Reviewed by Stephen Mauro
By Arthur Cotterell
The Overlook Press, Woodstock, New York, 2005
In his comprehensive and far-ranging book Chariot: From Chariot to Tank, the Astounding Rise and Fall of the World’s First War Machine (The Overlook Press, Woodstock, New York, 2005, $29.95), Arthur Cotterell pursues the dispersed origins of the war chariot, the dynamics of its battlefield usage and its eventual eclipse by the mounted cavalryman and improved infantry tactics. Cotterell sets out to dispel the myth that the chariot was used simply as a heavy, horse-drawn tank thrust into enemy ranks. The chariot’s importance in ancient warfare was actually derived from its high mobility and raised firing platform, from which experienced bowmen could inflict casualties from afar and then quickly retire. Its devastating effect on ancient battlefields led to an arms race among competing kings, centralizing power in the hands of those rulers who could maintain the horses, craftsmen, trainers and warriors necessary to field large numbers of chariots. Cotterell emphasizes this point by describing the integral role chariots played in four distinct geographic regions: the Middle East, Europe, India and China.
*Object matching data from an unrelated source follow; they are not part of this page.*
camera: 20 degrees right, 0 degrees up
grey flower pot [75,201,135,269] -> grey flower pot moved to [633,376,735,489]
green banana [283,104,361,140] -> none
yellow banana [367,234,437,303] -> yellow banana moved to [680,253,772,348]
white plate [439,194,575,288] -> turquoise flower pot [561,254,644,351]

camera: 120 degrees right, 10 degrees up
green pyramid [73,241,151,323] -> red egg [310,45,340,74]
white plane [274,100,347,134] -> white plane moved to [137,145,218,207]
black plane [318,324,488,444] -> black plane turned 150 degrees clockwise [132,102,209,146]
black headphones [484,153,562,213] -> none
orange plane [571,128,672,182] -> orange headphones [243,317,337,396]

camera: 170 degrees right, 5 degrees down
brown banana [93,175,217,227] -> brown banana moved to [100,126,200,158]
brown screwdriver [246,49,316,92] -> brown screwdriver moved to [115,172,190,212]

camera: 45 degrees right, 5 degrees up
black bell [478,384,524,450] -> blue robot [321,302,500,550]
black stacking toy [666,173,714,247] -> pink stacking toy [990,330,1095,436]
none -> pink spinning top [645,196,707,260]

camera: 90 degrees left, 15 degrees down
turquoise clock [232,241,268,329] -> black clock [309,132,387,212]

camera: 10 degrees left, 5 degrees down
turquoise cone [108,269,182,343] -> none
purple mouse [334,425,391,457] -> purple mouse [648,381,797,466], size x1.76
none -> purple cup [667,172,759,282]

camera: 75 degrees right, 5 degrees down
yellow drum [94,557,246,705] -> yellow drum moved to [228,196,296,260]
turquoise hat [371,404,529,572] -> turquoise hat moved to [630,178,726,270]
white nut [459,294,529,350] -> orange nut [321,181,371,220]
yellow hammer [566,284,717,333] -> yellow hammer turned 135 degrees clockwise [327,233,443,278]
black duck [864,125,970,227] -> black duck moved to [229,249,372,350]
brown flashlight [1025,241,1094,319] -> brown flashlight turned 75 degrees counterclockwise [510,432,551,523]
By studying the dynamics of the chariot in each of these disparate regions, Cotterell enlightens the reader on the similar cultural attitudes each region applied toward chariot warfare and warriors. The chariot warrior in any army across the ancient world was perceived as a member of an elite class, well skilled in the composite bow and in the rigors of controlling a team of horses. He was beholden only to the king, who could never afford to be without his “chief men.” International correspondence between rulers of the time recognized the legitimacy that a horde of charioteers could give to a leader. In India the chariot was so important that the exploits of chariot warriors became the topic for Ramayana and the Mahabharata, two of that subcontinent’s epic poems.
The regions had their differences, and Cotterell describes them in a way that sheds light on varying cultural attitudes toward chariot warfare. In China, for instance, the reasons to commit one’s prized chariots to battle were very different from those in the ancient Near East. According to ancient Chinese military histories, a battle was only joined when the justice of one’s cause was apparent and when it was determined that the foe had lost the loyalty and obedience of his men. A ruler lost a battle because he deserved to do so through his personal faults, and because he did not uphold honor and courtesy on the battlefield. Cotterell describes one Chinese chariot battle in which enemy soldiers stopped to help a chariot warrior out of a ditch instead of killing him while prone. Success could only come through mutual honor and respect between equal members of the chariot warrior class.
Such mannered skirmishes had no correlation to the Battle of Kadesh in 1274 bc, in which the Hittite King Muwatalli sent local townspeople to lie about the location of his army, causing Pharaoh Ramses II to confidently advance his chariots without knowing the danger ahead. Muwatalli sprung his trap with 3,500 chariots, encircling and nearly crushing the entire Egyptian vanguard. Forced to make a desperate chariot charge with his chief warriors, Ramses was able to save his army and push the Hittite chariot force into the Orontes River. Chariot units were so important to the makeup of ancient armies that after this battle, Muwatalli was forced to make peace even though he still possessed an army of 47,500 men. This large and bloody encounter was the peak of chariot warfare in the ancient world, and offers a marked counterpoint to the more limited battles waged in China at the time.
Despite their once foremost status at the helm of ancient armies, chariots experienced a marked decline in effectiveness from about 1000 bc onward. They were eventually eclipsed by a combination of conscripted common foot infantry and the rise of the cavalry archer, a more versatile unit capable of deploying in any type of weather or terrain.
The sweeping scope of Cotterell’s survey is both Chariot’s greatest strength and biggest weakness. At times, mythical tales that possess only a tangential relationship to the chariot can distract him. At one point, he dives into the exploits of Odysseus in Homer’s Odyssey without ever clarifying how this tale relates to chariots. It seems that since evidence for the use of chariots in ancient Europe is scant, Cotterell tries to force a connection to the epics where one does not exist. He also tries at the end of the book to compare the chariot to the modern tank, but never succeeds in proving their correlation on the battlefield, especially since technologies that created the chariot were introduced slowly and simultaneously across the world, whereas the tank appeared suddenly on the battlefields of World War I in 1916. Cotterell’s discursive tendency aside, Chariot offers a fascinating and in-depth study of a highly effective war machine that revolutionized ancient warfare.